The late 2000s saw grime flounder and almost tail off altogether. People moved on with their lives, or switched to making electro-pop or rap (Skepta, Tinchy Stryder and Tinie Tempah), where they could actually get played on mainstream radio and have some hits, while some DJs started focusing more on dubstep (Plastician) or house (Perempay, Jon E Cash), where they could secure some live bookings. But for a few true believers, an epiphany was just around the corner.
Artists like Lethal Bizzle had tried collaborating with rock bands and playing rock festivals, but as soon as the internet offered him the opportunity to be more true to himself, he seized upon it, using social media to connect straight with his fans and rediscovering the spirit of his 2004 hit (and grime anthem) “Pow!” He would become a pioneer of this new, social media-enabled independence, building up a huge following via platforms like Snapchat and selling his Dench clothing line (and his records) without major label support.
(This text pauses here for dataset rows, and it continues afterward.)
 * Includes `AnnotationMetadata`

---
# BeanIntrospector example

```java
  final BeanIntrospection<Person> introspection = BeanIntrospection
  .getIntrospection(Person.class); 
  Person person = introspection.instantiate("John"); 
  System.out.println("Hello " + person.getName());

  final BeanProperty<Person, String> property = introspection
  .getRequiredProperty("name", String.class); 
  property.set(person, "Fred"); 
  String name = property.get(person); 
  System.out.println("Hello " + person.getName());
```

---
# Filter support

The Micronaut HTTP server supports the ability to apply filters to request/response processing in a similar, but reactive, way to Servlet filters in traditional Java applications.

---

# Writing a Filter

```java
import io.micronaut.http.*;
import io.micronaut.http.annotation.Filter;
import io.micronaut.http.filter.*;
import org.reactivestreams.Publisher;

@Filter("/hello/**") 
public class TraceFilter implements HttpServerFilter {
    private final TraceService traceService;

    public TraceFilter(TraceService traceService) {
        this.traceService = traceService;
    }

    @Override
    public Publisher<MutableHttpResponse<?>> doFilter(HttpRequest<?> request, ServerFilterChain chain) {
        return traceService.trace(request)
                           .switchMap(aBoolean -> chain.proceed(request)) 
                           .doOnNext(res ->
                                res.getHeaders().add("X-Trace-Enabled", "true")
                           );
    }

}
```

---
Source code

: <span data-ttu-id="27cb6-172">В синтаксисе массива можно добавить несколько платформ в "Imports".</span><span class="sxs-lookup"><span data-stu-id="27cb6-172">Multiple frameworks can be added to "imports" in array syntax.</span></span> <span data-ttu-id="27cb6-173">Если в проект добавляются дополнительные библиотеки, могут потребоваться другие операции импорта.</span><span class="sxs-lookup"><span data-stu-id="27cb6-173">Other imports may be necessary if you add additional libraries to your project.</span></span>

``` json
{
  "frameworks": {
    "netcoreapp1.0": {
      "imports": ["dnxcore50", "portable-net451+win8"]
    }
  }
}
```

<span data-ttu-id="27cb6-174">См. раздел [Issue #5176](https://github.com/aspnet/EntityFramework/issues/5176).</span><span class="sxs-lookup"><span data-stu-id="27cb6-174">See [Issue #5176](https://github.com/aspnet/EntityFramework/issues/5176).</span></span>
Grime’s renaissance started as a slow trickle but became a flood after 2014, when Skepta’s seminal track “That’s Not Me” was released. After several years of making Ibiza-inflected electro pop, it was a kind of public epiphany bordering on a confession: Skepta realised this wasn’t the music that made him pick up a mic in the first place, and it wasn’t making him happy. While the track garnered a huge public reception, it was the “That’s Not Me (All-Star Remix)” which really captured grime’s lost (and much missed) spirit: six MCs from different crews, each with their own unique but equally devastating styles, passing the mic for the most exhilarating quick-fire lyrical showdown you could imagine.
“That’s Not Me” marked the crest of a new wave that would sweep all before it. The last two years have seen the emergence of new artists who were still in primary school when Dizzee Rascal won the Mercury Prize, MCs who know their history but have taken the style to entirely new heights. Alongside the likes of AJ Tracey, Jammz, Big Zuu and their more rap-orientated brethren Dave, J Hus and Krept and Konan, you have the most obvious avatar for the grime renaissance, 23-year-old Stormzy, who has clocked 45 million YouTube views with a casually delivered freestyle in a local park, the glorious “Shut Up” (delivered over a classic 2004 instrumental, “Functions on the Low”).
For a long time grime has been pronounced dead by snide media commentators – and even, after a while, by the people who made it thrive the first time. There’s no shame in that – music and people will always move on – but all the pronouncements of grime’s demise turned out to be premature. As Stormzy said on his 2015 breakthrough track “Know Me From”: “If grime’s dead then how am I here?”